#### [Task]
Everything in the records below should be set down again, word for word.
Given entries Block Start
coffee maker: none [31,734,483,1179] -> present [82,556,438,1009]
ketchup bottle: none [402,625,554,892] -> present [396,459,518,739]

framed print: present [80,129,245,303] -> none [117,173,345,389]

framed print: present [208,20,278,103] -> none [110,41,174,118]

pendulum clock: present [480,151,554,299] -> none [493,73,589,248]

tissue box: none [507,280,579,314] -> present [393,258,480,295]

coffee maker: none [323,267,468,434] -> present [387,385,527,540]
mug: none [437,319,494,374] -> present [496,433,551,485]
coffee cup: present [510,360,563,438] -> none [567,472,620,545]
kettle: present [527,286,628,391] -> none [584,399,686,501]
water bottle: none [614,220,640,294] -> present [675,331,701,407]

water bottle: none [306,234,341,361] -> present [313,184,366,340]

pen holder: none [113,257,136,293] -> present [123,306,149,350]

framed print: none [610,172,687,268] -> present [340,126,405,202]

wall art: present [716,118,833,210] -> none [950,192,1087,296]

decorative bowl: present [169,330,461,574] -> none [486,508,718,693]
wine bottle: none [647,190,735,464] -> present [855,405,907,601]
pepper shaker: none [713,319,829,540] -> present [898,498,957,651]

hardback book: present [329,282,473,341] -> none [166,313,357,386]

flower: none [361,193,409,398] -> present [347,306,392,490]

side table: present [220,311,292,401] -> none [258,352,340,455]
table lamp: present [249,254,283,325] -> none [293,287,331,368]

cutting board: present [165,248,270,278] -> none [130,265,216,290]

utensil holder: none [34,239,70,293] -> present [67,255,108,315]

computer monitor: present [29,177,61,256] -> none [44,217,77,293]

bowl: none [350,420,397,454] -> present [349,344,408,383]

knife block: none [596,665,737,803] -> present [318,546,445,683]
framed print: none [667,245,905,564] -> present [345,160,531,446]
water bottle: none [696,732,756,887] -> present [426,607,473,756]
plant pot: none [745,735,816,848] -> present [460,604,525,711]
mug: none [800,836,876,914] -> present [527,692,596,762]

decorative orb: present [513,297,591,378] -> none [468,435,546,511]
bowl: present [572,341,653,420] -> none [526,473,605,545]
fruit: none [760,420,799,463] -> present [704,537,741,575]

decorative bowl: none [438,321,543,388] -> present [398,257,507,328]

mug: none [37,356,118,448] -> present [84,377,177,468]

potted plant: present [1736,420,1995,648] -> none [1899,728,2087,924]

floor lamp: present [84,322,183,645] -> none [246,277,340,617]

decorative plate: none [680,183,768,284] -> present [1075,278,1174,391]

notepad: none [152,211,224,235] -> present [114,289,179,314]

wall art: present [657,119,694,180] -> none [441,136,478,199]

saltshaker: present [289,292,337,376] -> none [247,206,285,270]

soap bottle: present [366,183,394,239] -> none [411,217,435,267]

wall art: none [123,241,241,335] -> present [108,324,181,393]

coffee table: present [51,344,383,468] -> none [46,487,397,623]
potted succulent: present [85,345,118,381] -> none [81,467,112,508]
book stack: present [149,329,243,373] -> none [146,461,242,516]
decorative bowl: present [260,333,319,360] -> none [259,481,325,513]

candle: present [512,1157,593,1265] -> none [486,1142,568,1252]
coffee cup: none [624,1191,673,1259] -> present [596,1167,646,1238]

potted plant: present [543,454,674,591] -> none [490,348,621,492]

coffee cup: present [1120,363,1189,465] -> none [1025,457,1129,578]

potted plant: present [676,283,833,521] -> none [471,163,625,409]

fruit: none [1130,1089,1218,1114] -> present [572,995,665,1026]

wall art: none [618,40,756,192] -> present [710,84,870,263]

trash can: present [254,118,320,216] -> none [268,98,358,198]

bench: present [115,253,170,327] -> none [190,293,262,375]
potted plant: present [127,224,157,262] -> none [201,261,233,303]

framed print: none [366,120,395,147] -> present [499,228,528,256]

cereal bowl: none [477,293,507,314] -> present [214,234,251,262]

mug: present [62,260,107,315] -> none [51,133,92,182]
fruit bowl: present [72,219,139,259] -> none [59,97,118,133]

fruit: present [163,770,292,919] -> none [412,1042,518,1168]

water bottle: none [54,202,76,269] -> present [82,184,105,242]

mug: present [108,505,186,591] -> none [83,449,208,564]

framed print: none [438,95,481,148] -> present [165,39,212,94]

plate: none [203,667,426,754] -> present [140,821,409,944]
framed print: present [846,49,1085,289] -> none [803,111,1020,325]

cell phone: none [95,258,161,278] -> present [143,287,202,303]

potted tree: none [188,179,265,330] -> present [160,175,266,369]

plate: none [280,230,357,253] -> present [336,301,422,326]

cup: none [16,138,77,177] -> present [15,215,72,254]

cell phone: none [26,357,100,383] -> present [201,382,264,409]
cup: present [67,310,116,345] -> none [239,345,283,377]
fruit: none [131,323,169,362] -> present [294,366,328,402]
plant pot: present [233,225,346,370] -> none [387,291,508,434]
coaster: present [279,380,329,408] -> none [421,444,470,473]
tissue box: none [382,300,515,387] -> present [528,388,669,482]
Given entries Block End
#### [Written solution]
coffee maker: none [31,734,483,1179] -> present [82,556,438,1009]
ketchup bottle: none [402,625,554,892] -> present [396,459,518,739]

framed print: present [80,129,245,303] -> none [117,173,345,389]

framed print: present [208,20,278,103] -> none [110,41,174,118]

pendulum clock: present [480,151,554,299] -> none [493,73,589,248]

tissue box: none [507,280,579,314] -> present [393,258,480,295]

coffee maker: none [323,267,468,434] -> present [387,385,527,540]
mug: none [437,319,494,374] -> present [496,433,551,485]
coffee cup: present [510,360,563,438] -> none [567,472,620,545]
kettle: present [527,286,628,391] -> none [584,399,686,501]
water bottle: none [614,220,640,294] -> present [675,331,701,407]

water bottle: none [306,234,341,361] -> present [313,184,366,340]

pen holder: none [113,257,136,293] -> present [123,306,149,350]

framed print: none [610,172,687,268] -> present [340,126,405,202]

wall art: present [716,118,833,210] -> none [950,192,1087,296]

decorative bowl: present [169,330,461,574] -> none [486,508,718,693]
wine bottle: none [647,190,735,464] -> present [855,405,907,601]
pepper shaker: none [713,319,829,540] -> present [898,498,957,651]

hardback book: present [329,282,473,341] -> none [166,313,357,386]

flower: none [361,193,409,398] -> present [347,306,392,490]

side table: present [220,311,292,401] -> none [258,352,340,455]
table lamp: present [249,254,283,325] -> none [293,287,331,368]

cutting board: present [165,248,270,278] -> none [130,265,216,290]

utensil holder: none [34,239,70,293] -> present [67,255,108,315]

computer monitor: present [29,177,61,256] -> none [44,217,77,293]

bowl: none [350,420,397,454] -> present [349,344,408,383]

knife block: none [596,665,737,803] -> present [318,546,445,683]
framed print: none [667,245,905,564] -> present [345,160,531,446]
water bottle: none [696,732,756,887] -> present [426,607,473,756]
plant pot: none [745,735,816,848] -> present [460,604,525,711]
mug: none [800,836,876,914] -> present [527,692,596,762]

decorative orb: present [513,297,591,378] -> none [468,435,546,511]
bowl: present [572,341,653,420] -> none [526,473,605,545]
fruit: none [760,420,799,463] -> present [704,537,741,575]

decorative bowl: none [438,321,543,388] -> present [398,257,507,328]

mug: none [37,356,118,448] -> present [84,377,177,468]

potted plant: present [1736,420,1995,648] -> none [1899,728,2087,924]

floor lamp: present [84,322,183,645] -> none [246,277,340,617]

decorative plate: none [680,183,768,284] -> present [1075,278,1174,391]

notepad: none [152,211,224,235] -> present [114,289,179,314]

wall art: present [657,119,694,180] -> none [441,136,478,199]

saltshaker: present [289,292,337,376] -> none [247,206,285,270]

soap bottle: present [366,183,394,239] -> none [411,217,435,267]

wall art: none [123,241,241,335] -> present [108,324,181,393]

coffee table: present [51,344,383,468] -> none [46,487,397,623]
potted succulent: present [85,345,118,381] -> none [81,467,112,508]
book stack: present [149,329,243,373] -> none [146,461,242,516]
decorative bowl: present [260,333,319,360] -> none [259,481,325,513]

candle: present [512,1157,593,1265] -> none [486,1142,568,1252]
coffee cup: none [624,1191,673,1259] -> present [596,1167,646,1238]

potted plant: present [543,454,674,591] -> none [490,348,621,492]

coffee cup: present [1120,363,1189,465] -> none [1025,457,1129,578]

potted plant: present [676,283,833,521] -> none [471,163,625,409]

fruit: none [1130,1089,1218,1114] -> present [572,995,665,1026]

wall art: none [618,40,756,192] -> present [710,84,870,263]

trash can: present [254,118,320,216] -> none [268,98,358,198]

bench: present [115,253,170,327] -> none [190,293,262,375]
potted plant: present [127,224,157,262] -> none [201,261,233,303]

framed print: none [366,120,395,147] -> present [499,228,528,256]

cereal bowl: none [477,293,507,314] -> present [214,234,251,262]

mug: present [62,260,107,315] -> none [51,133,92,182]
fruit bowl: present [72,219,139,259] -> none [59,97,118,133]

fruit: present [163,770,292,919] -> none [412,1042,518,1168]

water bottle: none [54,202,76,269] -> present [82,184,105,242]

mug: present [108,505,186,591] -> none [83,449,208,564]

framed print: none [438,95,481,148] -> present [165,39,212,94]

plate: none [203,667,426,754] -> present [140,821,409,944]
framed print: present [846,49,1085,289] -> none [803,111,1020,325]

cell phone: none [95,258,161,278] -> present [143,287,202,303]

potted tree: none [188,179,265,330] -> present [160,175,266,369]

plate: none [280,230,357,253] -> present [336,301,422,326]

cup: none [16,138,77,177] -> present [15,215,72,254]

cell phone: none [26,357,100,383] -> present [201,382,264,409]
cup: present [67,310,116,345] -> none [239,345,283,377]
fruit: none [131,323,169,362] -> present [294,366,328,402]
plant pot: present [233,225,346,370] -> none [387,291,508,434]
coaster: present [279,380,329,408] -> none [421,444,470,473]
tissue box: none [382,300,515,387] -> present [528,388,669,482]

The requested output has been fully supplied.